This study advances our understanding of our developmental host-directed, broad-spectrum antiviral therapeutic targeting the SKI complex. Building on our previous work that established the SKI complex as a host-directed target to inhibit diverse highly pathogenic human viruses, we reveal the crucial role for increased cellular cholesterol in mediating this antiviral effect. Our findings prompt further investigation into the mechanisms by which the SKI complex, an RNA helicase associated with 3′ to 5′ RNA degradation, influences metabolic pathways crucial for lipid and cholesterol synthesis, a finding that will be the focus of future work.

MATERIALS AND METHODS

Mammalian cell culture

A549 cells and A549 cells overexpressing human ACE2 (A549-ACE2, kindly provided by Dr. Brad Rosenberg (MSSM, NYC)) were cultured in DMEM (Quality Biologicals), supplemented with 10% (vol/vol) heat-inactivated fetal bovine serum (FBS; Sigma) and 1% (vol/vol) penicillin/streptomycin (pen/strep, 10,000 U/mL / 10 mg/mL; Gemini Bio-Products). VeroE6 cells overexpressing TMPRSS2 (VeroT, kindly provided by Shutoku Matsuyama (National Institute of Infectious Diseases, Japan - Shirato2018_Virology) were cultured in DMEM, supplemented with 10% FBS, 1% pen/strep, and 1% (vol/vol) L-glutamine (2 mM final concentration, Gibco). Cells were maintained at 37°C and 5% CO₂.

Chemical compounds

SKI targeting compounds were synthesized by, and purchased from, Dalriada Drug Discovery and were previously described (1). Methyl-beta-cyclodextrin (MβCD) was purchased from Sigma.

Viruses and infections

Details on stock production have been described previously (1). SARS-CoV-2 strain Washington 1 (WA1) was initially provided by the CDC (BEI #NR-52281). All coronavirus work was performed in a Biosafety Level 3 laboratory and approved by our Institutional Biosafety Committee. In all cases of infection for experiments, cells were plated 1 day prior to infection to be at a desired confluence for infection. All viral titers were determined using plaque assays on VeroT cells, as described (28). For experimental infections, the virus was diluted to the indicated MOI in media used for culture of A549 cells with addition of chemical compounds or controls as appropriate.

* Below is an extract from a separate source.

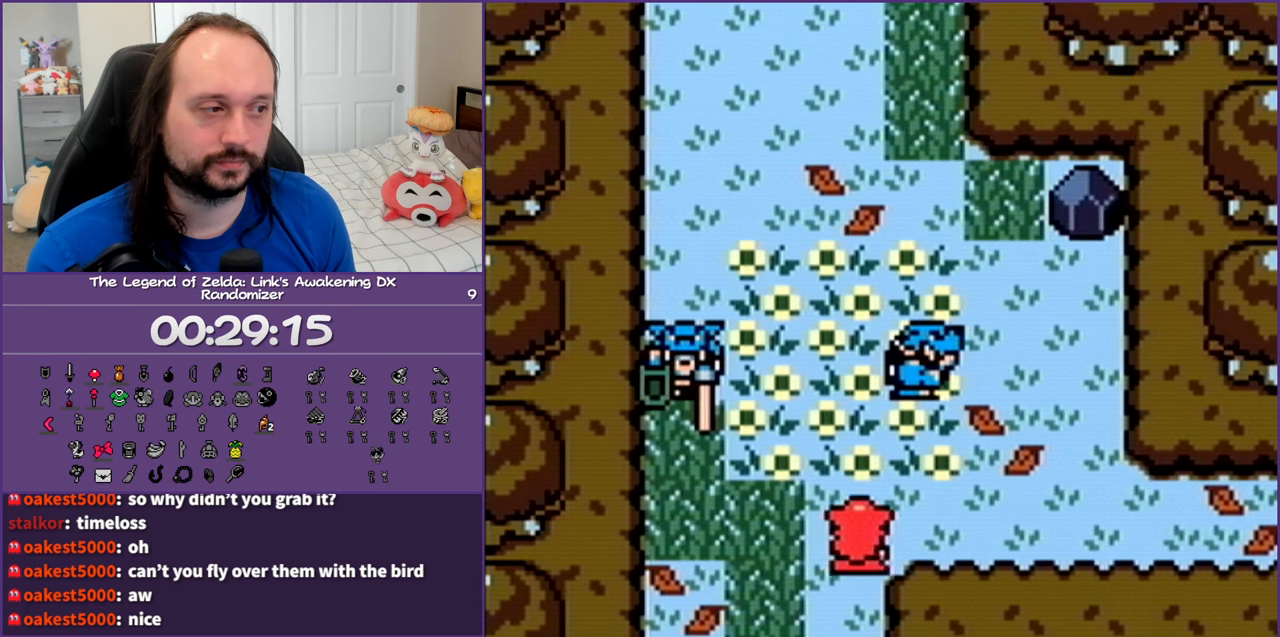
{"buttons": ["DPAD_UP"], "events": [[100, "B", "down"], [100, "DPAD_RIGHT", "up"], [300, "B", "up"]]}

For experiments using MβCD, 50 mM HEPES (Gibco) was additionally added to the media.

RNA extraction and qRT-PCR

RNA extractions and cDNA reactions were performed as described previously (1) using the Direct-zol RNA miniprep kit (Zymo Research) and RevertAid RT Kit (Thermo Scientific). The primers used are listed in the table below. A QuantStudio 5 (Applied Biosystems) was used for qRT-PCRs. Loading was normalized using GAPDH, and fold change was determined by calculating ΔΔCT after normalization.

RT-PCR primers

All primers for qRT-PCR were purchased from Integrated DNA Technologies (IDT) using their pre-designed qPCR assay primers. They are SKIC2/SKIV2L #Hs.PT.58.14722008, SKIC3 (A.K.A TTC37) #Hs.PT.58.26762302, SKIC8 (A.K.A WDR61) #Hs.PT.58.157001, HMGCS1 #Hs.PT.58.4084870, HMGCR #Hs.PT.58.41105491, MVK #Hs.PT.58.40379926l MVD #Hs.PT.58.39035173, IDI1 #Hs.PT.58.1930362, FDPS #Hs.PT.58.27570524, MSMO1 #Hs.PT.58.3747602, SCAP #Hs.PT.58.45442299, SREBF1 #Hs.PT.58.3359761, SREBF2 #Hs.PT.58.45335433 and GAPD #Hs.PT.39a.22214836.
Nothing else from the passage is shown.